Thursday, December 18, 2014

Pitfalls of Japanese Education Studies 3

4  Two Reactions to the dilemma:

The scholars of the former type are now attacking on students and parents. They criticize particularly parents on the ground that they are so selfish and nagging to teachers. [i]

Today, in Japan, more and more people are truly having negative feelings to school education, but it is a due reaction to the increasing misconducts and obvious inability of teachers. Particularly the frequent occurrence of school sexual harassment is solely enough to make parents mad,[ii] but those former-type scholars never mention these inconvenient facts.
They are too emotional to think and act for the benefit of students and parents.

Shadow education is an interesting case in this sense. Jukus used to be the central target of their mudslinging, because they have been the strong competitors that compromise the pride of schoolteachers significantly. However, the criticism of them is relatively easing off these days as it becomes apparent that they are outperforming schools. Jukus may eventually have received the honor of “neglect” from the scholars after many years of hate speech.
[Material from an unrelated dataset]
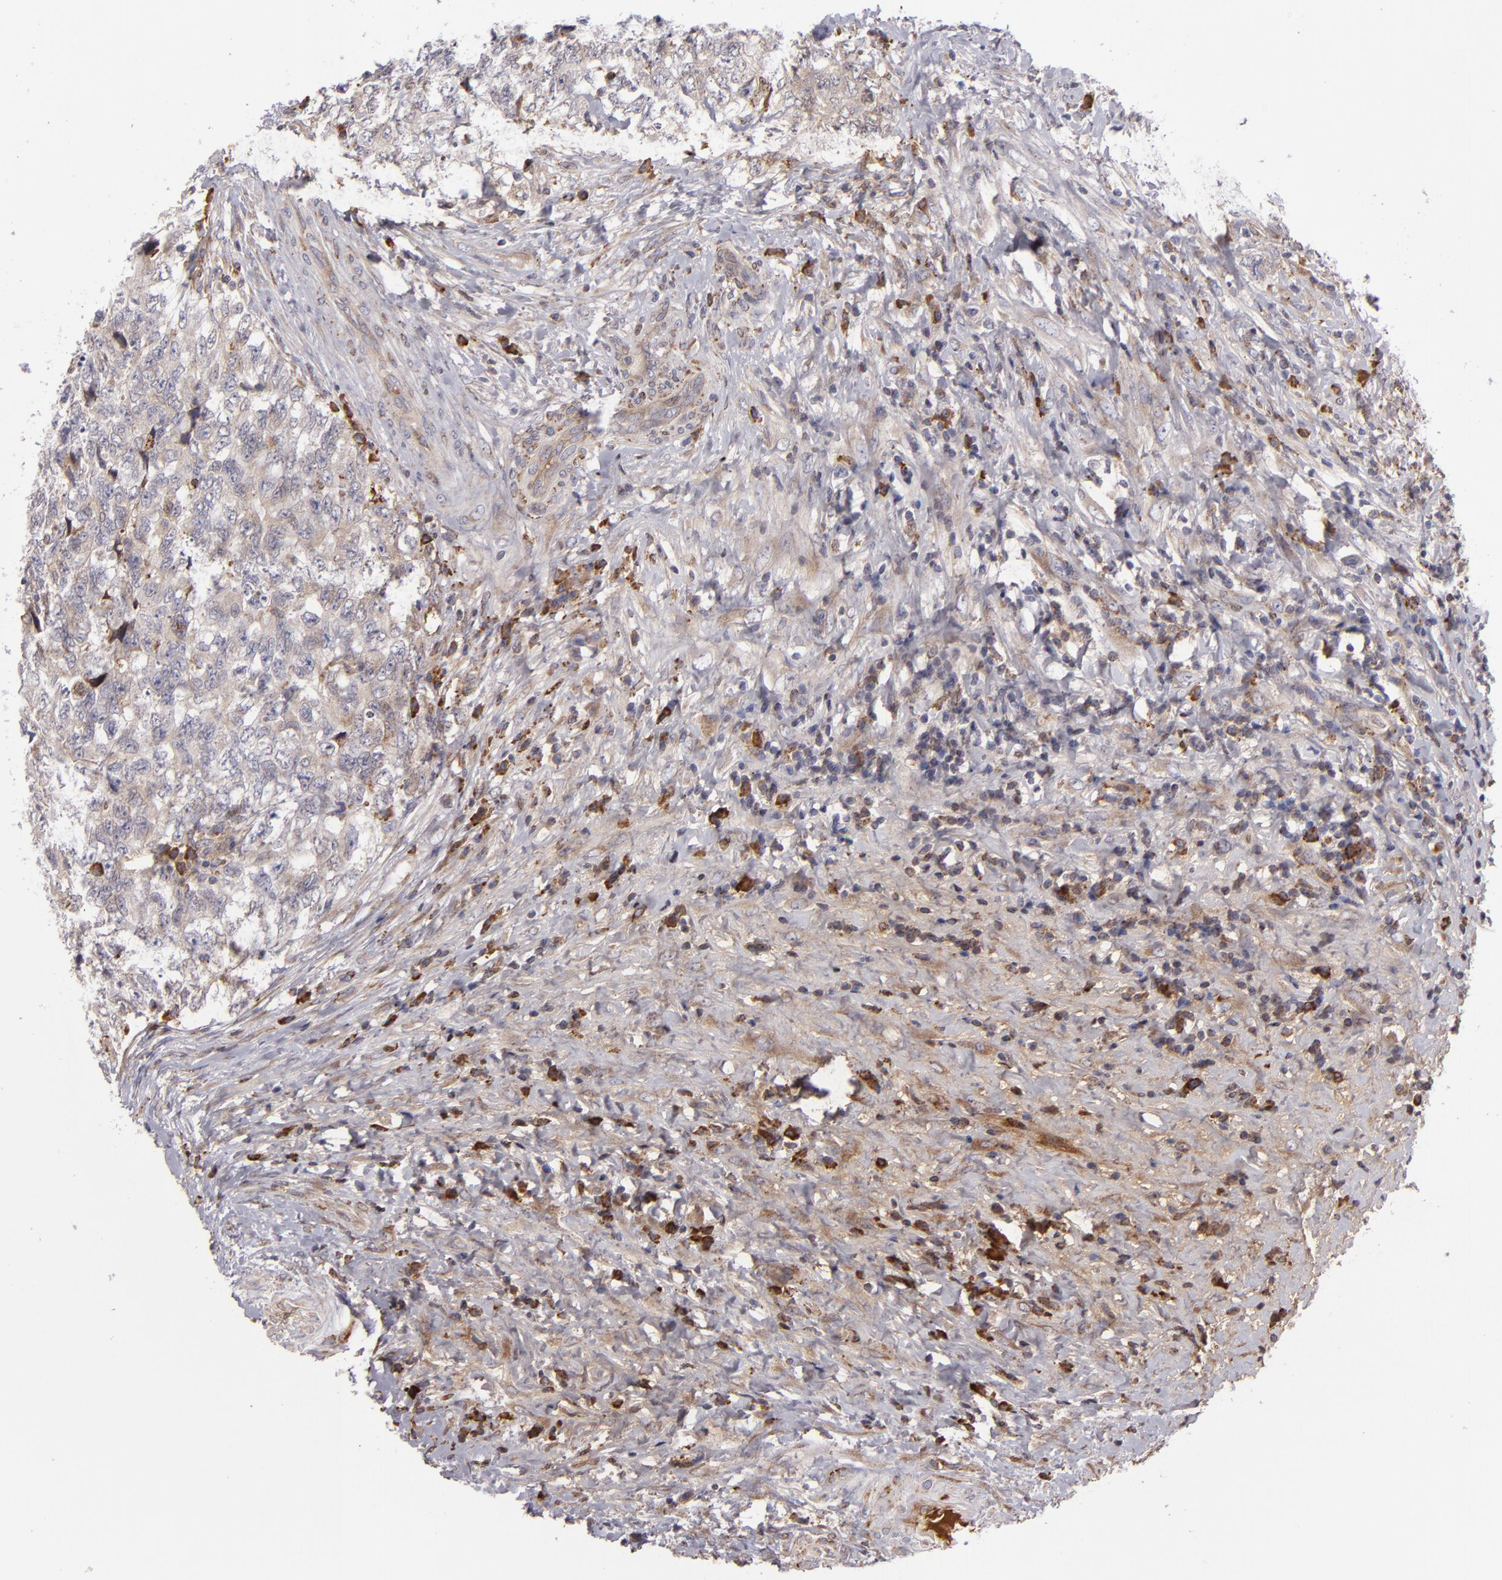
{"staining": {"intensity": "strong", "quantity": ">75%", "location": "cytoplasmic/membranous"}, "tissue": "testis cancer", "cell_type": "Tumor cells", "image_type": "cancer", "snomed": [{"axis": "morphology", "description": "Carcinoma, Embryonal, NOS"}, {"axis": "topography", "description": "Testis"}], "caption": "IHC histopathology image of neoplastic tissue: embryonal carcinoma (testis) stained using immunohistochemistry (IHC) exhibits high levels of strong protein expression localized specifically in the cytoplasmic/membranous of tumor cells, appearing as a cytoplasmic/membranous brown color.", "gene": "CFB", "patient": {"sex": "male", "age": 31}}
The scholars of the Tokyo Gakugei University appearing in the article of the New York Times Magazine are the latter-type people.
They claim that they are engaged in the research on math teaching, but they don’t pay any attention to how the students are learning mathematics after school or on holidays despite the fact that approximately 40% of elementary students and 70% of junior high students are using juku service in Japan. 

These high utilization rates of jukus logically suggest that many of their colleagues, friends, sons, and daughters must have the experience of learning in jukus. And it is not surprising, if many of these scholars themselves were studying harder in jukus than in schools in their younger days. 

However, they ignore all these facts and seal off their own experience. Thus they construct psychological walls to isolate their world from the reality and then devote themselves to their favorite works inside. In this sense, they don’t have mental elbowroom for thinking about students, either.

Some scholars are still trying to inflate the image of schoolteachers in their solipsistic world. They rave about trivial moves and words of their idealized teachers and describe their lessons as if some spiritual meetings.

However, they deliberately avoid being involved in debates with somebody outside.
There was a nationwide debate on math and science education around 2000, which I wrote about in the previous post, but almost all the voices came from experts of other fields. Some people wondered why few education scholars joined the debate, but it was no wonder, since their research works and arguments nurtured inside of their world were too fantastic to withstand simple questions of outside people.

Elizabeth Green visited this world and made misleading reports. Although she should have prepared herself sufficiently before visiting Japan, it is probably unfair to lay all the blame on her, because she just fell into the pitfalls of Japanese education studies. 
Not only her, but other foreign researchers, journalists, and officers of some international organizations who rely on the education scholars for the information of Japanese education also have been making the same mistake.

Although some circumstances tell me that her article could be a part of the campaign journalism of a certain Japanese newspaper affiliated to the New York Times, the present state of the Japanese education studies is solely enough to mislead you.

I suppose that this state itself is an interesting subject for research and that it raises another question at the same time: What should non-expert people do, when scholars and researchers, who enjoy academic freedom, collectively try to neglect or distort the facts?

Anyway, this article of the New York Times Magazine is very interesting as a phenomenon in many ways, so I will discuss it from time to time.


[i] The scholars of this type call the nagging parents “Monster parents”<> (only in Japanese). 
Although the Wikipedia page of this word is linked to the page of “Helicopter parent”, its focus is put on the parents’ unsubmissiveness to schoolteachers rather than over-parenting.

[ii] A recent book on sexual misconducts by schoolteachers:
Takashi Iketani, Sukuuru Sekuhara – Naze Kyoshi no Waisetsu Hanzai wa Kurikaesarerunoka [School Sexual Harassment – Why sexual crimes are repeated by teachers?]” <>

1 comment:

  1. This site is weird. Privatization of schools and deprofessionalization of education has been the rage as the next investment opportunity in the West for some time, but I assumed national pride, lack of financializaiton, cultural impediments, and language barrier would prevent transplantation in Japan.
    I didn't think there would be a flunkie gaijin trying to stay in Japan with the tips of his finger nails to experience social gratificaiton.